In the early 2000s, a combination of two existing techniques led to a breakthrough, allowing American companies to produce shale gas. One of them horizontal drilling – drillers penetrate the shale laterally and vertically, which exposes greater surface area of the rocks for extraction and enables multiple wells to be created from each drill pad. The other is hydraulic fracturing (or fracking), a process involving water, sand and a chemical mixture pushed down a well at thousands of pounds of pressure which cracks the shale and releases the hydrocarbons.
Preliminary studies have shown that at least 33 trillion cubic feet (out of 204 trillion cubic feet) of unconventional gas reserves trapped in rocks is recoverable with available technology. The Balochistan Basin, the Suleiman Foredeep Basin and the Lower Indus Basin offer significant potential in this regard. As technology improves, so will the recoverability and the cost of production.
Provided enough incentive and facilities, the project of shale gas is technically and financially feasible. That being said, the production of natural gas from shale is not without its hazards. In addition to being technologically demanding and expensive to produce, the process can be very dangerous for the environment. The liquid used in fracking contains chemicals that are harmful to humans and our habitat. Ingredients include water and sand (98-99.5%). The remaining chemicals can be hydrochloric acid (initiates cracks), methanol (inhibits corrosion), glutaraldehyde (kills bacteria), and ethylene glycol (winterises product). In terms of weight, even 0.5% can amount to many tons of toxic material per drill pad.
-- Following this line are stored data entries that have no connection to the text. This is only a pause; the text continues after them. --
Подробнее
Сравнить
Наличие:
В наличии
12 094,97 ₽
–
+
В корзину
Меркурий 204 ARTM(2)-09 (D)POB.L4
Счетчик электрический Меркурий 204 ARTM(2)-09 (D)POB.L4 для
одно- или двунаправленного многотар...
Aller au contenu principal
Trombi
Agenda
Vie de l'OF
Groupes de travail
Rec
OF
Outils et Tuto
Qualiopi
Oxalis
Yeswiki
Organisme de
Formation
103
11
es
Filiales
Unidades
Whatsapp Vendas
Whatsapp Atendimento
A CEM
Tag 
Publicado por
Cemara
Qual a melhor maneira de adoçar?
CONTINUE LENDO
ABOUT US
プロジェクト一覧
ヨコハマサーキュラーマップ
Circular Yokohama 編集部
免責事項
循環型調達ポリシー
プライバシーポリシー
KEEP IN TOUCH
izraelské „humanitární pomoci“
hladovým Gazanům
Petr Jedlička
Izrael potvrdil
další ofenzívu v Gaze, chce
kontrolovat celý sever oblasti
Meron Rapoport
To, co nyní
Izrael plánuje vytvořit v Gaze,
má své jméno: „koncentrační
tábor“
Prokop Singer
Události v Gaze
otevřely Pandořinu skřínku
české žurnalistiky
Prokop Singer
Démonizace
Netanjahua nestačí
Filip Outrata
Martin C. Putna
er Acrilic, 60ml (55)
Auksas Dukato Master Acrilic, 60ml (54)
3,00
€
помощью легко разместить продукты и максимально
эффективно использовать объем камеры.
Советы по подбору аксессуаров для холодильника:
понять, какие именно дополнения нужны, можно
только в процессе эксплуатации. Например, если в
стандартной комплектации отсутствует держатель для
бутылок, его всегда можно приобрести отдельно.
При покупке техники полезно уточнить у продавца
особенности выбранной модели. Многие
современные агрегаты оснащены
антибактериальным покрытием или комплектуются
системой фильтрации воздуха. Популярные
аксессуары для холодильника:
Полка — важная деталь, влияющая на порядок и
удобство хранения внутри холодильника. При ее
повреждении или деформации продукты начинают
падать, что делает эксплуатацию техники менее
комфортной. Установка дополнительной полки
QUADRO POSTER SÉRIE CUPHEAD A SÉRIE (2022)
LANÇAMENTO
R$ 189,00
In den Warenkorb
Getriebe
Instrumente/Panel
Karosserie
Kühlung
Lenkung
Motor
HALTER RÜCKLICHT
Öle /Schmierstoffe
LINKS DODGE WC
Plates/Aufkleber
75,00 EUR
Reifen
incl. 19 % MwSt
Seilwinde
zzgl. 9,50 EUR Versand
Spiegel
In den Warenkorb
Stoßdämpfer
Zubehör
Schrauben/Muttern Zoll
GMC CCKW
Chemicals used in the United States by local companies are known to be carcinogenic, mutagenic, cause chemical pneumonia, and toxic to aquatic organisms.
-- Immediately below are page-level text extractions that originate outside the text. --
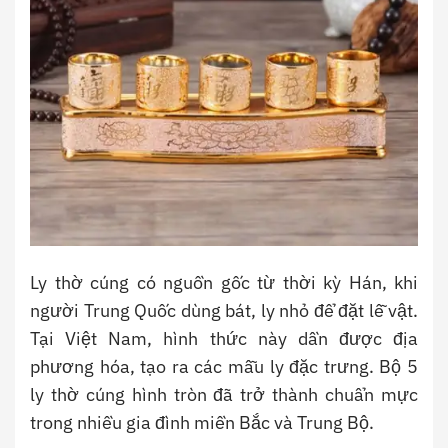
Ly thờ cúng có nguồn gốc từ thời kỳ Hán, khi
người Trung Quốc dùng bát, ly nhỏ để đặt lễ vật.
Tại Việt Nam, hình thức này dần được địa
phương hóa, tạo ra các mẫu ly đặc trưng. Bộ 5
ly thờ cúng hình tròn đã trở thành chuẩn mực
trong nhiều gia đình miền Bắc và Trung Bộ.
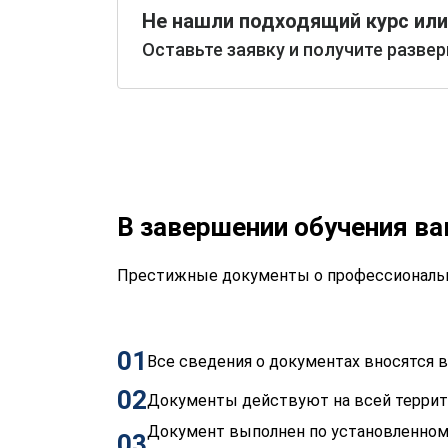
Не нашли подходящий курс или
Оставьте заявку и получите разве
В завершении обучения в
Престижные документы о профессиональн
01
Все сведения о документах вносятся
02
Документы действуют на всей терри
Документ выполнен по установленном
03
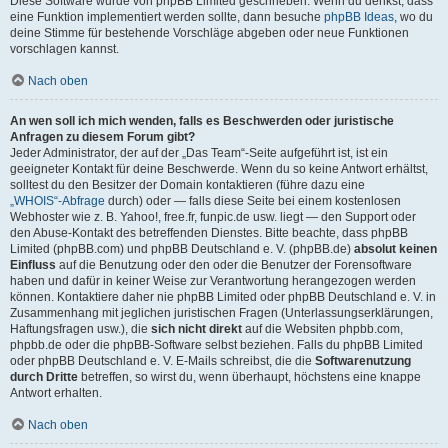
Diese Software wurde von phpBB Limited geschrieben. Wenn du denkst, dass
eine Funktion implementiert werden sollte, dann besuche
phpBB Ideas
, wo du
deine Stimme für bestehende Vorschläge abgeben oder neue Funktionen
vorschlagen kannst.
Nach oben
An wen soll ich mich wenden, falls es Beschwerden oder juristische
Anfragen zu diesem Forum gibt?
Jeder Administrator, der auf der „Das Team“-Seite aufgeführt ist, ist ein
geeigneter Kontakt für deine Beschwerde. Wenn du so keine Antwort erhältst,
solltest du den Besitzer der Domain kontaktieren (führe dazu eine
„WHOIS“-Abfrage
durch) oder — falls diese Seite bei einem kostenlosen
Webhoster wie z. B. Yahoo!, free.fr, funpic.de usw. liegt — den Support oder
den Abuse-Kontakt des betreffenden Dienstes. Bitte beachte, dass phpBB
Limited (phpBB.com) und phpBB Deutschland e. V. (phpBB.de)
absolut keinen
Einfluss
auf die Benutzung oder den oder die Benutzer der Forensoftware
haben und dafür in keiner Weise zur Verantwortung herangezogen werden
können. Kontaktiere daher nie phpBB Limited oder phpBB Deutschland e. V. in
Zusammenhang mit jeglichen juristischen Fragen (Unterlassungserklärungen,
Haftungsfragen usw.), die
sich nicht direkt
auf die Websiten phpbb.com,
phpbb.de oder die phpBB-Software selbst beziehen. Falls du phpBB Limited
oder phpBB Deutschland e. V. E-Mails schreibst, die die
Softwarenutzung
durch Dritte
betreffen, so wirst du, wenn überhaupt, höchstens eine knappe
Antwort erhalten.
Nach oben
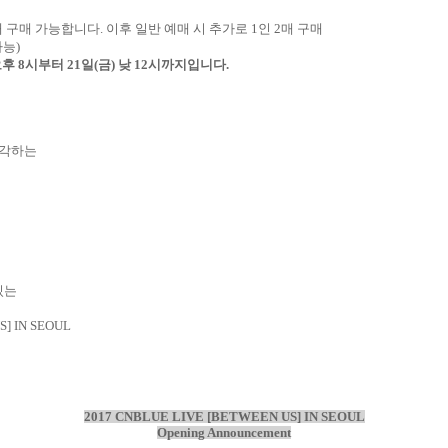
매 구매 가능합니다
.
이후 일반 예매 시 추가로
1
인
2
매 구매
가능
)
오후
8
시부터
21
일
(
금
)
낮
12
시까지입니다
.
생각하는
있는
S] IN SEOUL
2017 CNBLUE LIVE [BETWEEN US] IN SEOUL
Opening Announcement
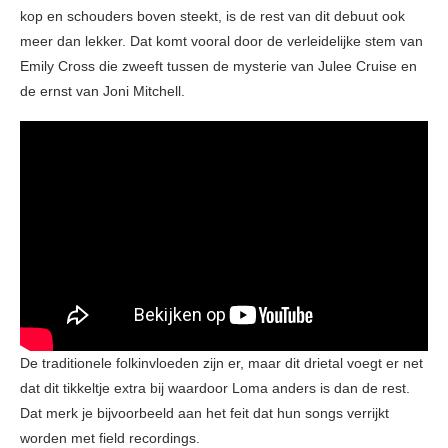
kop en schouders boven steekt, is de rest van dit debuut ook
meer dan lekker. Dat komt vooral door de verleidelijke stem van
Emily Cross die zweeft tussen de mysterie van Julee Cruise en
de ernst van Joni Mitchell.
De traditionele folkinvloeden zijn er, maar dit drietal voegt er net
dat dit tikkeltje extra bij waardoor Loma anders is dan de rest.
Dat merk je bijvoorbeeld aan het feit dat hun songs verrijkt
worden met field recordings.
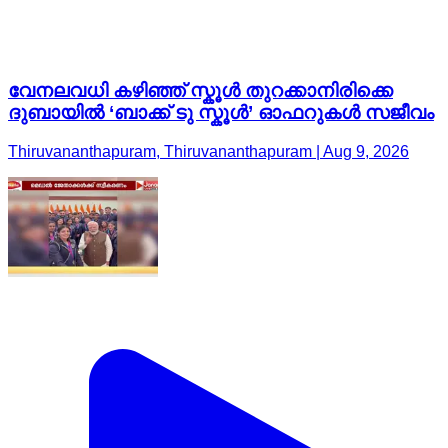
വേനലവധി കഴിഞ്ഞ് സ്കൂൾ തുറക്കാനിരിക്കെ
ദുബായിൽ ‘ബാക്ക് ടു സ്കൂൾ’ ഓഫറുകൾ സജീവം
Thiruvananthapuram, Thiruvananthapuram | Aug 9, 2026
The biggest risk from these chemicals is in the form of water contamination. These shale gas plays are supposed to be many layers of impenetrable rocks under the water table, but when the fracking fluid goes down the well it can leak. Well walls are normally made of two layers of steel casing and two layers of heavy-duty cement: nonetheless, the risk exists. In the US, there have been many reports of ground water contamination as well as high levels of methane in water wells. Therefore any production must be tightly regulated and supervised.
The second possible source of contamination is the large amount of produced (waste) water that comes back out of the well. This chemical-laced water requires treatment before disposal or reuse. Its treatment and disposal is an important and challenging aspect of production.
Due to these and other environmental hazards, the production of shale gas should not be allowed to take place near populated areas or where our sources of water are present. It is clear that the exploration of natural gas is necessary if our economy is to survive, let alone grow. However, and as stated above, the exploration has to be supervised to prevent any environmental risks.
The writer is a barrister-at-law and an advocate at the Lahore High Court
Published in The Express Tribune, February 11th, 2013.